In January 2022, the Saskatchewan Court of Appeal dismissed a proposed citation and ruled that Merchant had not contravened Law Society regulations.

===2013 offshore leaks===
Merchant's name appeared in documents released as part of the Offshore Leaks, a 2013 leak of documents related to offshore accounts that predated the similar 2016 Panama Papers and 2017 Paradise Papers.

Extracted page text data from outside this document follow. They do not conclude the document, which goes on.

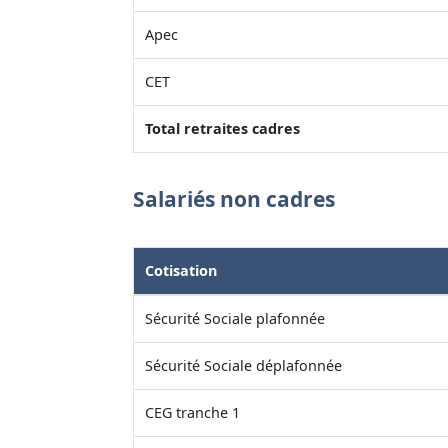
Apec
CET
Total retraites cadres
Salariés non cadres
Cotisation
Sécurité Sociale plafonnée
Sécurité Sociale déplafonnée
CEG tranche 1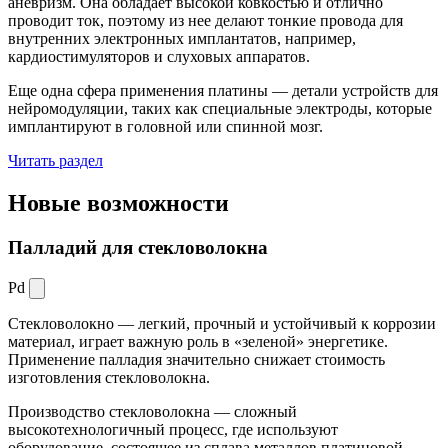
аневризм. Она обладает высокой ковкостью и отлично
проводит ток, поэтому из нее делают тонкие провода для
внутренних электронных имплантатов, например,
кардиостимуляторов и слуховых аппаратов.
Еще одна сфера применения платины — детали устройств для
нейромодуляции, таких как специальные электроды, которые
имплантируют в головной или спинной мозг.
Читать раздел
Новые
возможности
Палладий для стекловолокна
Pd
Стекловолокно — легкий, прочный и устойчивый к коррозии
материал, играет важную роль в «зеленой» энергетике.
Применение палладия значительно снижает стоимость
изготовления стекловолокна.
Производство стекловолокна — сложный
высокотехнологичный процесс, где используют
оборудование, состоящее из сплава металлов платиновой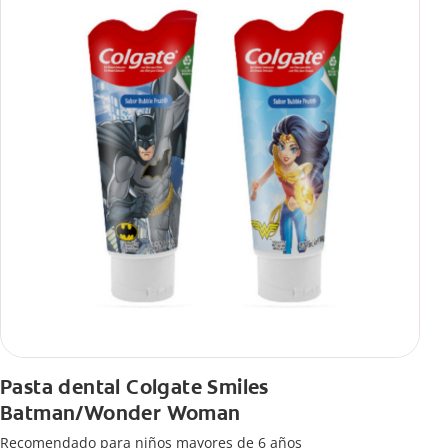
Pasta dental Colgate Smiles
Batman/Wonder Woman
Recomendado para niños mayores de 6 años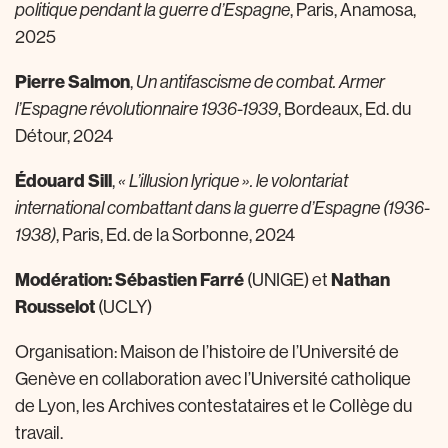
politique pendant la guerre d’Espagne
, Paris, Anamosa,
2025
Pierre Salmon
,
Un antifascisme de combat. Armer
l’Espagne révolutionnaire 1936-1939
, Bordeaux, Ed. du
Détour, 2024
Édouard Sill
,
« L’illusion lyrique ». le volontariat
international combattant dans la guerre d’Espagne (1936-
1938)
, Paris, Ed. de la Sorbonne, 2024
Modération: Sébastien Farré
Nathan
(UNIGE) et
Rousselot
(UCLY)
Organisation: Maison de l’histoire de l’Université de
Genève en collaboration avec l’Université catholique
de Lyon, les Archives contestataires et le Collège du
travail.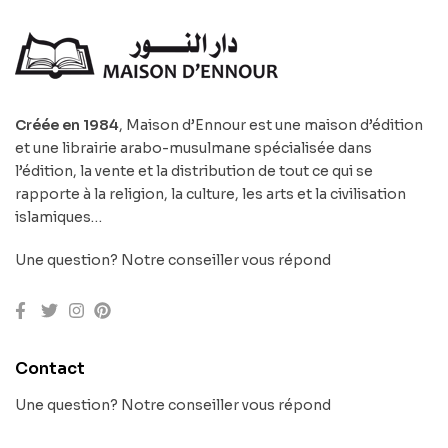
Créée en 1984
, Maison d’Ennour est une maison d’édition
et une librairie arabo-musulmane spécialisée dans
l’édition, la vente et la distribution de tout ce qui se
rapporte à la religion, la culture, les arts et la civilisation
islamiques…
Une question? Notre conseiller vous répond
Contact
Une question? Notre conseiller vous répond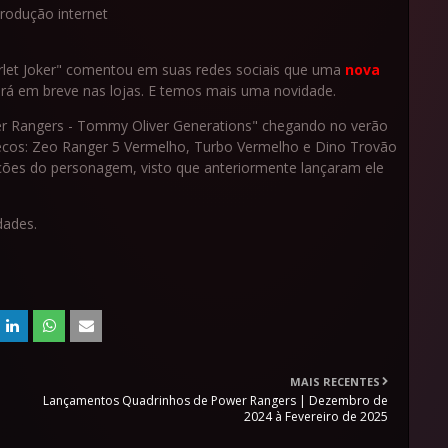
produção internet
arlet Joker" comentou em suas redes sociais que uma
nova
á em breve nas lojas. E temos mais uma novidade.
er Rangers - Tommy Oliver Generations" chegando no verão
cos: Zeo Ranger 5 Vermelho, Turbo Vermelho e Dino Trovão
ções do personagem, visto que anteriormente lançaram ele
dades.
MAIS RECENTES
Lançamentos Quadrinhos de Power Rangers | Dezembro de
2024 à Fevereiro de 2025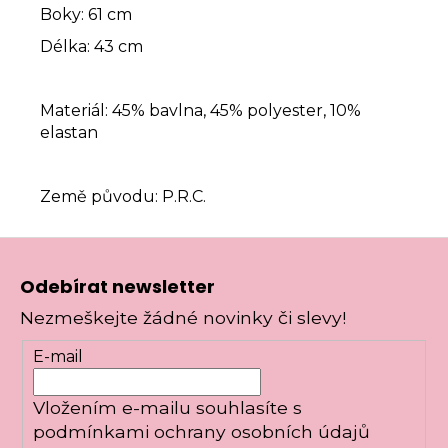
Boky: 61 cm
Délka: 43 cm
Materiál: 45% bavlna, 45% polyester, 10%
elastan
Země původu: P.R.C.
Z
á
Odebírat newsletter
p
Nezmeškejte žádné novinky či slevy!
a
t
E-mail
í
Vložením e-mailu souhlasíte s
podmínkami ochrany osobních údajů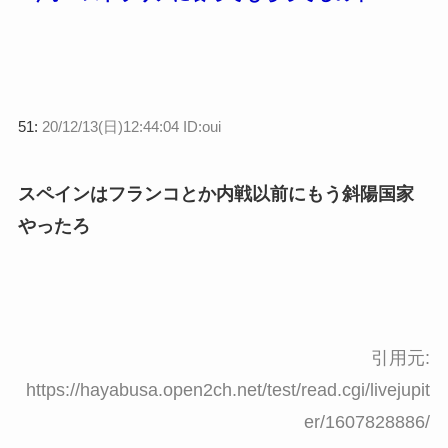
51:
20/12/13(日)12:44:04 ID:oui
スペインはフランコとか内戦以前にもう斜陽国家
やったろ
引用元:
https://hayabusa.open2ch.net/test/read.cgi/livejupit
er/1607828886/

The documents revealed that Merchant had transferred $1.7 million into offshore havens. A note in the files stated that the writer had "[r]eceived a letter from Mr. Merchant requesting that we do not disclose now or in the future any information to the authorities in Luxembourg, or anywhere".

== Personal life and death ==
Merchant had three sons, all of whom are lawyers. His brother-in-law is Otto Lang, a federal Liberal politician and the former attorney general. His niece is Amanda Lang, a television personality. Merchant was married to Pana Merchant, a Liberal senator (2002–2017).

Merchant died at his home in Regina, Saskatchewan, on October 13, 2025, at the age of 80, from cancer.

== Awards ==
In 2007, Merchant was voted the best lawyer in Regina by the Prairie Dog Magazine. Merchant was named a Queen's Counsel in 1995.